Planetary Data Systems Challenge

The Cassini-Huygens spacecraft launched in 2004 en-route to Saturn. Equipped with sophisticated technology designed to carry out 27 diverse scientific investigations Cassini's mission is to capture and record accurate measurements and images of Saturn and transmit them back to Earth for further study by NASA scientists. Whilst much valuable data has been received, learning more about the planet has proven difficult in particular studying the phenomena of Saturn's rings. This challenge tasks the [topcoder] community to create an algorithm to examine images from Cassini-Huygens and provide accurate data to help scientists better understand the rings' composition and structure. Participants will particularly need to seek out anomalies and features of interest in Saturn's rings undetectable by computer due to false positives.

The results [topcoder] has achieved impacting science and technology with NASA, the NTL and OSTP have inspired other parts of government to examine how they can use communities to redefine how research and development is done. Just as many of our enterprise customers are utilising the global talent pool of the [topcoder] community to execute disruptive strategies, the federal government is tapping into that same talent pool to solve some of its most pressing and complex problems.

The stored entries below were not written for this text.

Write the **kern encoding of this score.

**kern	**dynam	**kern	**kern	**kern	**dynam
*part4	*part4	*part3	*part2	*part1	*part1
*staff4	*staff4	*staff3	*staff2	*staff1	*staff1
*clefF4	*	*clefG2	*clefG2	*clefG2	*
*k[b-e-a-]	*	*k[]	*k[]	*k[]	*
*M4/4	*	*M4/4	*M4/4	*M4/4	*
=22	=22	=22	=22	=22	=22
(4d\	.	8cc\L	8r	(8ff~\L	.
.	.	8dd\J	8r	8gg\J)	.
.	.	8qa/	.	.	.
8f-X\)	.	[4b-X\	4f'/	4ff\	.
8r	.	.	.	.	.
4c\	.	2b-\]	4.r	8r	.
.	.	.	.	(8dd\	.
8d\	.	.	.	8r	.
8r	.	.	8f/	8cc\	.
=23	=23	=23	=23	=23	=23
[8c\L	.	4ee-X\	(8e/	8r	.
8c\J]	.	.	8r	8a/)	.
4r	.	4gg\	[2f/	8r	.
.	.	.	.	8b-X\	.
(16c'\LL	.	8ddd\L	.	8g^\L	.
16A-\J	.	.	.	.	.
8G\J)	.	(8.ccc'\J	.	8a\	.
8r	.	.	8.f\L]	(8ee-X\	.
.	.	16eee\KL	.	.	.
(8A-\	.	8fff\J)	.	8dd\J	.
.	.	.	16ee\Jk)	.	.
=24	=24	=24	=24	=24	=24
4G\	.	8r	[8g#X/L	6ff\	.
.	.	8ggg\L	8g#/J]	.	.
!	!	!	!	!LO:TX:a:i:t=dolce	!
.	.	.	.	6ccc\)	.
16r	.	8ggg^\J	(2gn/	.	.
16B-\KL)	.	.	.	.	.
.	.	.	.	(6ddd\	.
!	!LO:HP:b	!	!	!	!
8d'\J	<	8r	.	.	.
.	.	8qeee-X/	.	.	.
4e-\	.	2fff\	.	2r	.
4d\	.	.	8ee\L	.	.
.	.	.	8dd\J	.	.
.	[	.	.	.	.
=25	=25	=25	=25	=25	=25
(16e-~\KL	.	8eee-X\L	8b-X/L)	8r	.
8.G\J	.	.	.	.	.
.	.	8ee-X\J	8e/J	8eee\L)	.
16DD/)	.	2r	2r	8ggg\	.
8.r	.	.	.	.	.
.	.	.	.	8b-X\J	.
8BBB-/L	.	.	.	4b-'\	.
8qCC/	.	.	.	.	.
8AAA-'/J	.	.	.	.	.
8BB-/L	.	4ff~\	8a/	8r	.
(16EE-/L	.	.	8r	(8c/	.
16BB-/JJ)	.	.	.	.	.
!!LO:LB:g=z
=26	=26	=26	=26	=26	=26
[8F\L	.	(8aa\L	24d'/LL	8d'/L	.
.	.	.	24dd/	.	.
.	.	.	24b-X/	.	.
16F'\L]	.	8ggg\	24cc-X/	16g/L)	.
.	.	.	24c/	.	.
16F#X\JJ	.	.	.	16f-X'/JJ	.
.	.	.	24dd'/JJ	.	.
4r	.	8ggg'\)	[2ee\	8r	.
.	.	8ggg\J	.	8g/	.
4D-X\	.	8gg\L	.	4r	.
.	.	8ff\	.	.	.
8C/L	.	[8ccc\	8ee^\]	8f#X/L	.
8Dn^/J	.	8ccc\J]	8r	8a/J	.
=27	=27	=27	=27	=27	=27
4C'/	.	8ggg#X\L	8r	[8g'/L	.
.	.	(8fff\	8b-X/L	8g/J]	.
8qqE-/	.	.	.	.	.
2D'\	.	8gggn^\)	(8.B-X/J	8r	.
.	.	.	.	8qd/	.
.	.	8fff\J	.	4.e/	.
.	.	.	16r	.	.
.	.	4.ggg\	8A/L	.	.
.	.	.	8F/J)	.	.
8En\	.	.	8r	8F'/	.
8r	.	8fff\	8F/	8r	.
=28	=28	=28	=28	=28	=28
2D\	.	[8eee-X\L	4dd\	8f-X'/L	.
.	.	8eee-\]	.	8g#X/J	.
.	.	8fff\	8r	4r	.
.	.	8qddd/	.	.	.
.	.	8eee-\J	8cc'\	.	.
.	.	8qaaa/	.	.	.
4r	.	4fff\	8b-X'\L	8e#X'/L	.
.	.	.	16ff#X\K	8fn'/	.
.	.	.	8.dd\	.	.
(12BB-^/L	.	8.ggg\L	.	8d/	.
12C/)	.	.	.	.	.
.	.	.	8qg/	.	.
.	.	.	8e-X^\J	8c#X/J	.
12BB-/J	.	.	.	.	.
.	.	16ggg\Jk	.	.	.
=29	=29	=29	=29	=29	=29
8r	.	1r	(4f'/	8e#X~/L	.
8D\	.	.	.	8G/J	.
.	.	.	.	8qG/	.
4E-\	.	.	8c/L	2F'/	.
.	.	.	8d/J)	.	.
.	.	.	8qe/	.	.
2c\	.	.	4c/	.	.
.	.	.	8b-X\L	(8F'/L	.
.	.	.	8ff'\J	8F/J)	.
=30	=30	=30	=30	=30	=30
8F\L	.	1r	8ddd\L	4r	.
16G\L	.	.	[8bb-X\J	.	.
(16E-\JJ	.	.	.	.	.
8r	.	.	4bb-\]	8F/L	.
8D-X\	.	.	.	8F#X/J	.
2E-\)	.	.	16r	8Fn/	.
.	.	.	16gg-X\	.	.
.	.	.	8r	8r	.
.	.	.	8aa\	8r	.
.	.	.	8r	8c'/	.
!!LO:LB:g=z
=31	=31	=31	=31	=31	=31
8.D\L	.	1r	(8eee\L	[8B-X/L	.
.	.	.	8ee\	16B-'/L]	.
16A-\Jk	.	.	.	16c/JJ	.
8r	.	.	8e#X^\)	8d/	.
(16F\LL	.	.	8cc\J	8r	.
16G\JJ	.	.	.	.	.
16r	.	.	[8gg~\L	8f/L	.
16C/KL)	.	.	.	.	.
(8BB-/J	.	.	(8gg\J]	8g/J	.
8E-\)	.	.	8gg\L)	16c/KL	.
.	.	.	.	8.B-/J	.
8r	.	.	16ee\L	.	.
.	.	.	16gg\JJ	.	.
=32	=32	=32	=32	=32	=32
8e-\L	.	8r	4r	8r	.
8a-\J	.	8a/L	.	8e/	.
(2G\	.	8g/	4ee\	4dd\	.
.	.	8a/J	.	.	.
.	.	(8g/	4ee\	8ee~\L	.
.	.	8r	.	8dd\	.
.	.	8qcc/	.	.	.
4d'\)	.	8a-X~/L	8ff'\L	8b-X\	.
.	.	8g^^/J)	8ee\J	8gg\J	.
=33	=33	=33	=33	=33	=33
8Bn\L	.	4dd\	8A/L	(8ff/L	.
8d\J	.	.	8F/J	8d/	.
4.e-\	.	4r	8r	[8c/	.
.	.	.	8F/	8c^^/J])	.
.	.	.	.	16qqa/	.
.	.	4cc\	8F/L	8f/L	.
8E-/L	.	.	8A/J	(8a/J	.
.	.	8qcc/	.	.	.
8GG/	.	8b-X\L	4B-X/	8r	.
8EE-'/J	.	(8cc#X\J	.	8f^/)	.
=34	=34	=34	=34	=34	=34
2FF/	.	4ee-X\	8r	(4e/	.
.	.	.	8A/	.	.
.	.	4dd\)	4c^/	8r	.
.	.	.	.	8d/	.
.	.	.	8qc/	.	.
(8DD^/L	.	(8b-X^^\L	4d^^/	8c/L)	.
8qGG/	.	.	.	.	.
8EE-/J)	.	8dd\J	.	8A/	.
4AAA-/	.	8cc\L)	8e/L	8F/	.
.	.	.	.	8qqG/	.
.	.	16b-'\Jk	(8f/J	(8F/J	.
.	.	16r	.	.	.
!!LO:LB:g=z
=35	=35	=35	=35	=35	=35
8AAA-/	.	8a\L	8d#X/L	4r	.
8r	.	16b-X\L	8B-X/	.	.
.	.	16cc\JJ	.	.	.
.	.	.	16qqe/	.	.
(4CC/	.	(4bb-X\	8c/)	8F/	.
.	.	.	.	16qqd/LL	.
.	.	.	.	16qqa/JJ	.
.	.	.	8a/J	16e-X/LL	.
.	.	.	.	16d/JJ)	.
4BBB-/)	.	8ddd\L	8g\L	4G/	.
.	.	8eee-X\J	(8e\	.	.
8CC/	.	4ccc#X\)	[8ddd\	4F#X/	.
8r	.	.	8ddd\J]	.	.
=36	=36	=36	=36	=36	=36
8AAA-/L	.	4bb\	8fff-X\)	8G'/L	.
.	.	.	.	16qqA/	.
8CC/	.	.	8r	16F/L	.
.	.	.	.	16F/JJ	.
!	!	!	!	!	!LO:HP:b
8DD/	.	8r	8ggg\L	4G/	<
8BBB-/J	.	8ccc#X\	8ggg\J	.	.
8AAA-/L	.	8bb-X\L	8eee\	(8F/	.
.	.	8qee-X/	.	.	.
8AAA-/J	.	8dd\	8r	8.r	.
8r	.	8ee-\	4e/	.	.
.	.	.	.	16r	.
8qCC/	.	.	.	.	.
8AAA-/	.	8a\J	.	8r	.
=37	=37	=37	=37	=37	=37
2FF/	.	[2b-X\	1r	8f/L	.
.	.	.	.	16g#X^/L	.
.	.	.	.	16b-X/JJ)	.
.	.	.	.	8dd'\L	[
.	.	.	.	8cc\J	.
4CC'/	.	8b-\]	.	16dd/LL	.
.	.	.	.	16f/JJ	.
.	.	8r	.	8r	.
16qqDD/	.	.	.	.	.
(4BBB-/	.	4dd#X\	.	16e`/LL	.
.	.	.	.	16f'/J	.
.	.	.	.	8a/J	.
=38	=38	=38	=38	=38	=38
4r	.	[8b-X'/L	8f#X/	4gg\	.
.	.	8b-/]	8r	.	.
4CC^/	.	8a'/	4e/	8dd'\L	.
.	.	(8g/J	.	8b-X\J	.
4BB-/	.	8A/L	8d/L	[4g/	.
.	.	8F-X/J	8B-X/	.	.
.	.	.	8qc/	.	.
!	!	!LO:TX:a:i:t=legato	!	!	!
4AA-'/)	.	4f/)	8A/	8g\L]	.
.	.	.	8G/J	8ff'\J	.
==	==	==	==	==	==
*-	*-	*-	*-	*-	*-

In some cases, the solutions that are created might literally change the world. - Narinder Singh, president of [topcoder] and co-founder of Appirio

The exploration of space continues to reap vast amounts of knowledge about the cosmos at increasing rates and technological evolution works heard to keep up with the flow of new data. The study of space reaps tremendous benefits for humankind but accurate data is vital for these studies. Crowdsourcing and open innovation can provide the necessary resources especially through dedicated platforms such as [topcoder] working in partnership with NASA and academic institutions. Such partnership allows the crowd to become explorers of space.